The amount of data businesses create and store is growing exponentially, with an estimated increase in annual data growth of 4300% by 2020. Companies are generating and storing huge volumes of information and are still expecting to access it in the blink of an eye. We want it fast. We simply don’t have the time or inclination to wait around. We expect the impossible.
So, as the volume of data we’re storing grows, in parallel with our urgency to access it, so do the costs. IT managers face a constant pressure to store as much as possible and keep the systems performing to meet the demands of the services they provide, but do it in a way which keeps costs to a minimum. It’s a conundrum which has them scratching their heads.
We remember the day when data was stored locally on servers and the traditional tape recovery took days. The arrival of virtualisation saw our data leave the server and reside on storage devices accessed via the SAN/NAS. We emerged into a society where IT systems were regarded as a commodity, expected to function 24/7 and our level of intolerance escalated. The growing data problem intensified, and became an ever-increasing chore on the IT Manager’s list.
Gone are the days when it’s acceptable to just throw extra disks at the problem until the storage has reached its capacity. This is just money down the drain. Data storage features have advanced significantly over the last couple of years whereby optimising storage functionality and performance has become an essential task to meet the end user’s increasing demands. Storage tiering is now common practice within enterprises, and regarded as a cost effective means of managing the company’s storage requirements.
At the forefront of IT managers’ frustrations about cost and performance is the debate about Flash storage, typically in the form of SSDs (solid state drives), versus HDDs (hard disk drives). IT managers understand that Flash offers extremely fast read and write speeds, but they know only too well that they cannot necessarily service the entire infrastructure with these. Sure, the end user would receive constant high performance and high availability, but Flash is a more expensive storage option compared to a traditional hard disk.

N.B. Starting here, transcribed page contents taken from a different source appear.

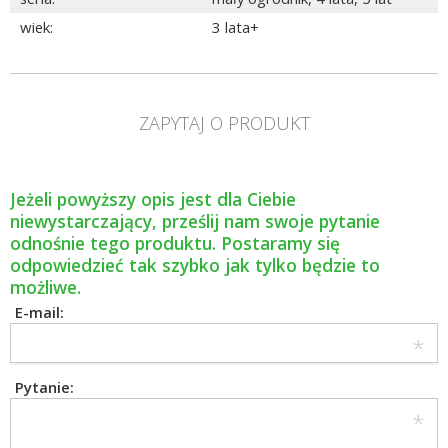
wiek
:
3 lata+
ZAPYTAJ O PRODUKT
Jeżeli powyższy opis jest dla Ciebie
niewystarczający, prześlij nam swoje pytanie
odnośnie tego produktu. Postaramy się
odpowiedzieć tak szybko jak tylko będzie to
możliwe.
E-mail:
Pytanie: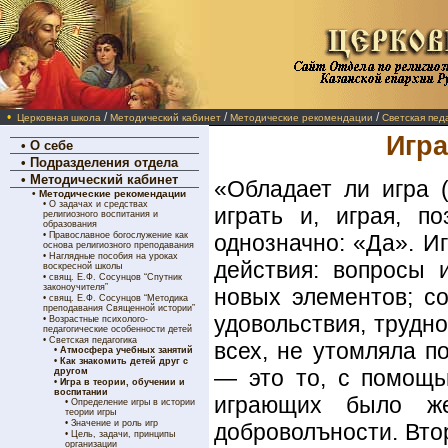
•
/
/
/
Церковная школа
Методический кабинет
Методические рекомендации
Светская пед
Игра
•
О себе
•
Подразделения отдела
•
Методический кабинет
«Обладает ли игра (
•
Методические рекомендации
•
О задачах и средствах
играть и, играя, п
религиозного воспитания и
образования
•
Православное богослужение как
однозначно: «Да». И
основа религиозного преподавания
•
Наглядные пособия на уроках
действия: вопросы 
воскресной школы
•
свящ. Е.Ф. Сосунцов “Спутник
законоучителя”
новых элементов; с
•
свящ. Е.Ф. Сосунцов “Методика
преподавания Священной истории”
удовольствия, трудн
•
Возрастные психолого-
педагогические особенности детей
•
Светская педагогика
всех, не утомляла п
•
Атмосфера учебных занятий
•
Как знакомить детей друг с
— это то, с помощь
другом
•
Игра в теории, обучении и
воспитании
играющих было ж
•
Определение игры в истории
теории игры
•
Значение и роль игр
доброволъности. Вто
•
Цель, задачи, принципы
организации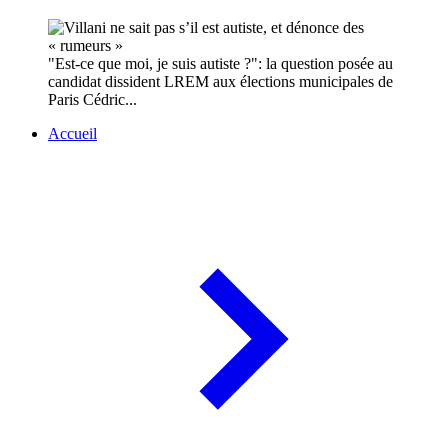
"Est-ce que moi, je suis autiste ?": la question posée au
candidat dissident LREM aux élections municipales de
Paris Cédric...
Accueil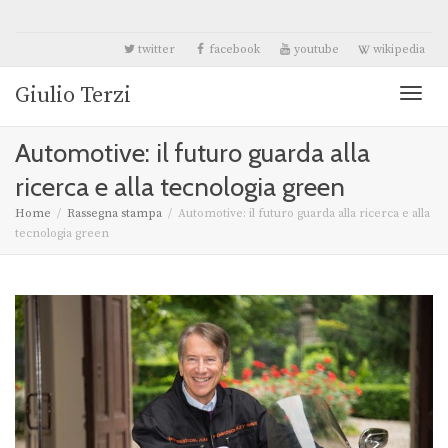
twitter
facebook
youtube
wikipedia
Giulio Terzi
Toggl
Automotive: il futuro guarda alla
naviga
ricerca e alla tecnologia green
Home
Rassegna stampa
Automotive: il futuro guarda alla ricerca e alla
tecnologia green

In cases of uncontrollable data growth, the IT manager must identify the highest priority systems, typically business critical operating systems, which are therefore required on the primary Flash storage tier, and vice versa. Flash systems can then be employed intelligently within the infrastructure, to integrate where they are needed most, namely for the operational data in high demand on a day to day basis.
A combination of Flash systems alongside some higher capacity spinning drives with slower read-write, or in other words a hybrid system, is the ideal solution for most enterprises. Of course, it is recognised that data has different values to the business at different times, and so the storage system will be specifically designed to accommodate these changes. The enterprise creates a bespoke system, specially designed to suit their ever-changing requirements.
As storage systems have developed and matured over the past few years, they have created a highly competitive marketplace. There is no end of providers touting ‘holy grail’ solutions ‘to solve all your storage needs’, but the days of committing to expensive technology without knowing how effective it would be are gone. There are now analysis tools that can run as a background task on your servers and play ‘what if?’ rules.
What if we stub all files of a certain type that haven’t been opened for four months? The resulting reports can show how much disk space you would save, the rate of data growth you can expect if you maintain these policies and the volumes of data you are storing that hasn’t been accessed for long periods of time.
Armed with this level of analysis businesses are able to make informed decisions, and ultimately save money. IT Managers can better assess the needs of their business and create the best solution by making informed decisions around functionality and cost. Many storage decisions are made through fear and this attitude needs to change. Data will continue growing but the industry needs to turn this around sooner rather than later and admit the scope for greater efficiencies and be more realistic when it comes to assessing the data business realistically needs to access.